Última atualização em 6 de setembro de 2025 às 14h14.
Plantar alface ao ar livre no Brasil pode se tornar cada vez mais difícil nas próximas décadas. Até o final do século, quase todo o território brasileiro enfrentará alto risco climático para a produção da hortaliça mais consumida no país.
Esse é o resultado de uma pesquisa divulgada pela Embrapa Hortaliças, que utilizou dados do Instituto Nacional de Pesquisas Espaciais (Inpe) e do Painel Intergovernamental sobre Mudanças Climáticas (IPCC).
Atualmente, o Brasil produz cerca de 680 mil toneladas de alface por ano, com São Paulo sendo o principal estado produtor, de acordo com o Instituto Brasileiro de Geografia e Estatística (IBGE). O valor da produção é estimado em R$ 1,2 milhão.
As regiões Sudeste e Sul concentram cerca de 93% da produção comercial de alface no país, sendo essas áreas responsáveis por cerca de 60% da população, especialmente nas grandes cidades.
As regiões Nordeste, Centro-Oeste e Norte também apresentam produções significativas, variando entre 70 mil e 15 mil toneladas por ano, segundo o último Censo do IBGE.
O estudo da Embrapa considerou dois cenários climáticos: um otimista, com controle parcial das emissões de gases de efeito estufa, e outro pessimista, em que as emissões continuam a crescer até 2100.
Em ambos os cenários, o cultivo de alface, especialmente ao ar livre, está ameaçado. O verão, com temperaturas que podem ultrapassar os 40°C em grande parte do Brasil, será a estação mais crítica, pois a alface exige um clima ameno e uma umidade equilibrada para seu desenvolvimento.
"Compreender os impactos das mudanças climáticas sobre a produção de alface no Brasil é crucial para desenvolver estratégias de adaptação e evitar prejuízos", afirma Carlos Eduardo Pacheco, pesquisador da Embrapa.
No cenário otimista, em que há controle parcial das emissões e aumento da temperatura global entre 2°C e 3°C até 2100, a pesquisa aponta que quase todas as regiões do Brasil apresentarão alto risco climático para o cultivo de alface durante o verão, com algumas pequenas áreas produtivas restantes.

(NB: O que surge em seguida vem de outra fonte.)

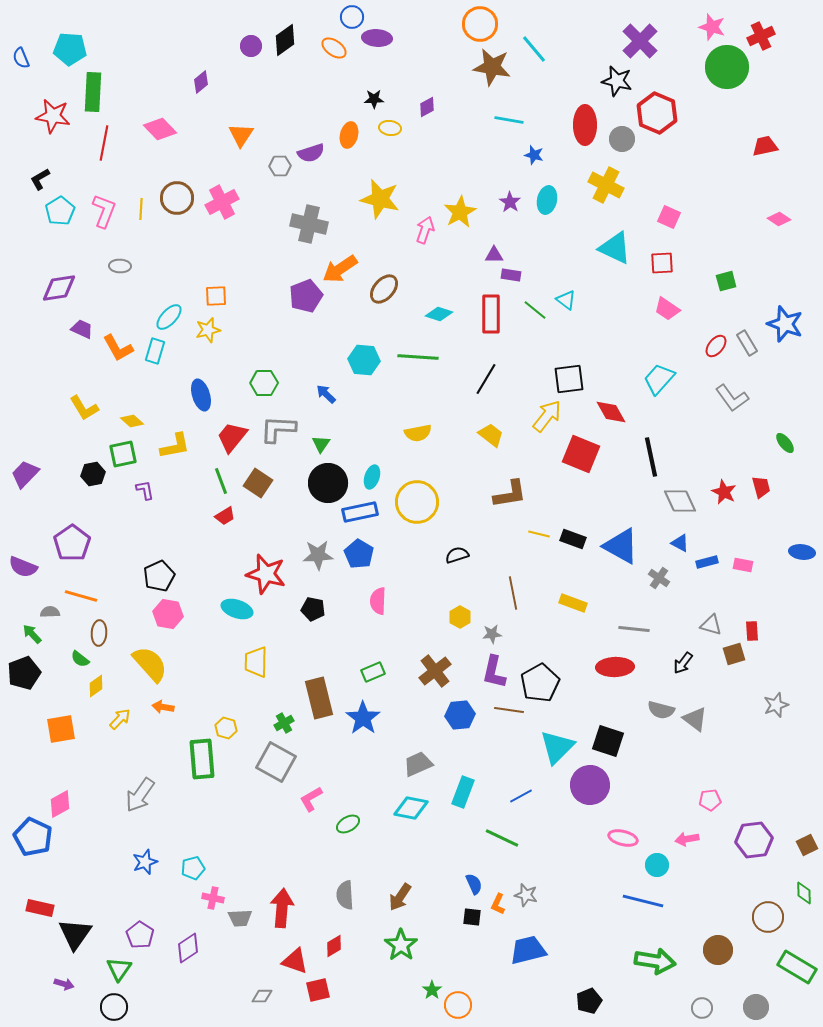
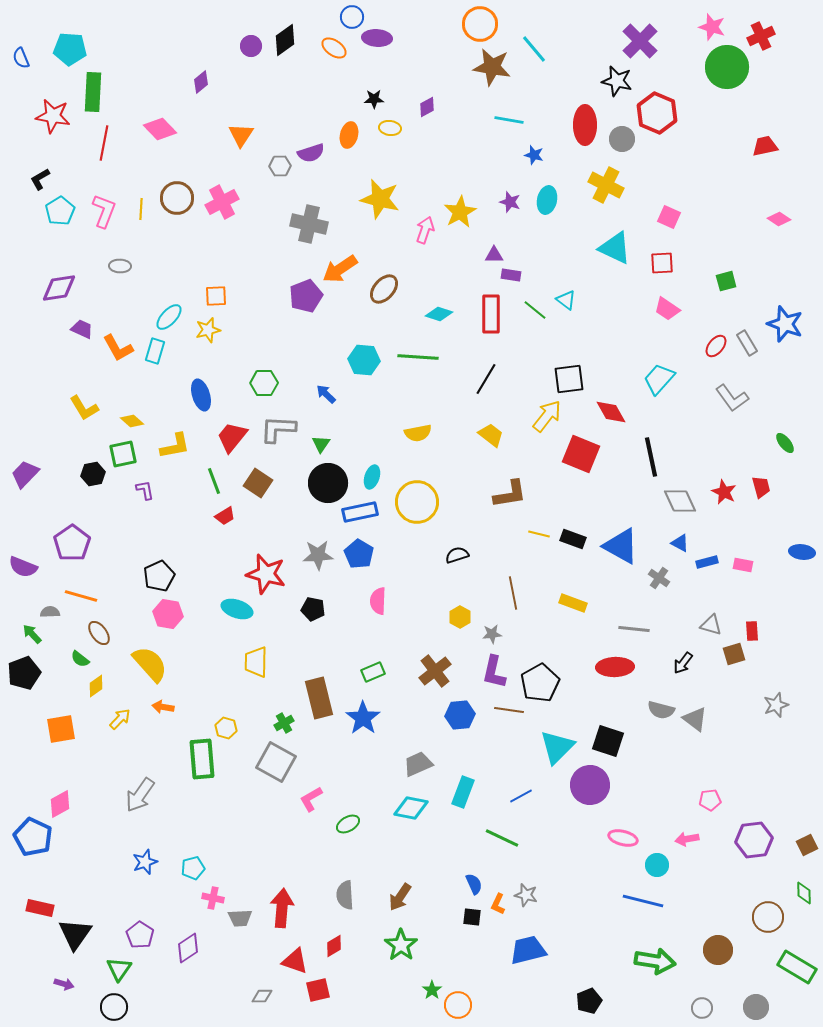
purple star at (510, 202): rotated 15 degrees counterclockwise
green line at (221, 481): moved 7 px left
brown ellipse at (99, 633): rotated 40 degrees counterclockwise
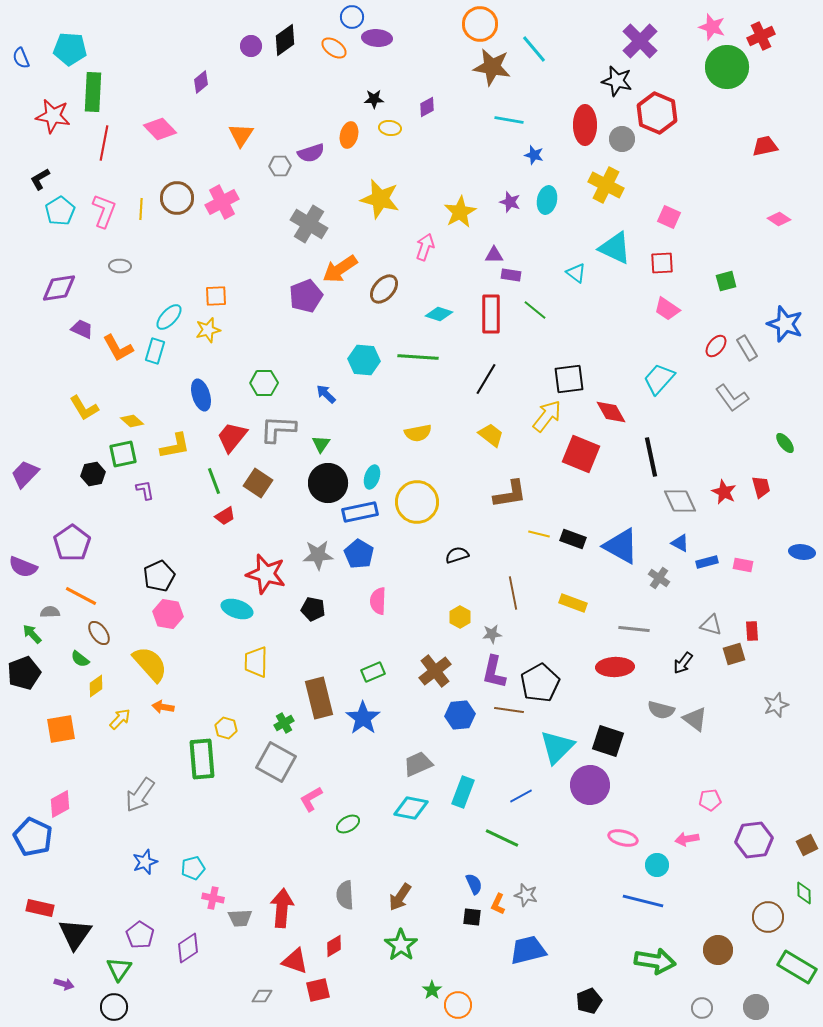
gray cross at (309, 224): rotated 18 degrees clockwise
pink arrow at (425, 230): moved 17 px down
cyan triangle at (566, 300): moved 10 px right, 27 px up
gray rectangle at (747, 343): moved 5 px down
orange line at (81, 596): rotated 12 degrees clockwise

Já no cenário pessimista, onde o território brasileiro enfrentará aumento contínuo das emissões de gases de efeito estufa, todo o país será afetado por risco climático muito alto para a produção da hortaliça, com a faixa litorânea apresentando risco alto.
"Esses mapas destacam a urgência de desenvolver sistemas produtivos adaptados ao clima, especialmente para hortaliças, que são mais sensíveis às condições climáticas do que grandes culturas como milho ou soja", diz Pacheco.
Uma das soluções propostas pela Embrapa é o desenvolvimento de cultivares de alface mais tolerantes ao calor, além da implementação de sistemas de produção sustentáveis.
Entre as alternativas estão o uso de sistemas regenerativos, como o plantio direto de hortaliças e o cultivo orgânico com compostagem, além do cultivo em ambientes controlados ou protegidos para minimizar os impactos de condições climáticas adversas.
Uma das cultivares mais promissoras é a BRS Mediterrânea, que tem se mostrado especialmente resistente ao calor.
A pesquisa da Embrapa também foca na identificação de cultivares com raízes mais vigorosas, o que pode melhorar o aproveitamento de água e nutrientes do solo, além de aumentar a resistência ao estresse hídrico.
A partir destes resultados, os planos da Embrapa são expandir o mapeamento para outras espécies de hortaliças, como tomate, batata e cenoura com o uso de inteligência artificial visando obter maior escala e agilidade no desenvolvimento dos estudos.
“É preciso olhar para esses mapas e seus dados como uma ferramenta estratégica para o delineamento de novas pesquisas em resposta à crise climática”, afirma o pesquisador em Mudanças Climáticas Globais da Embrapa.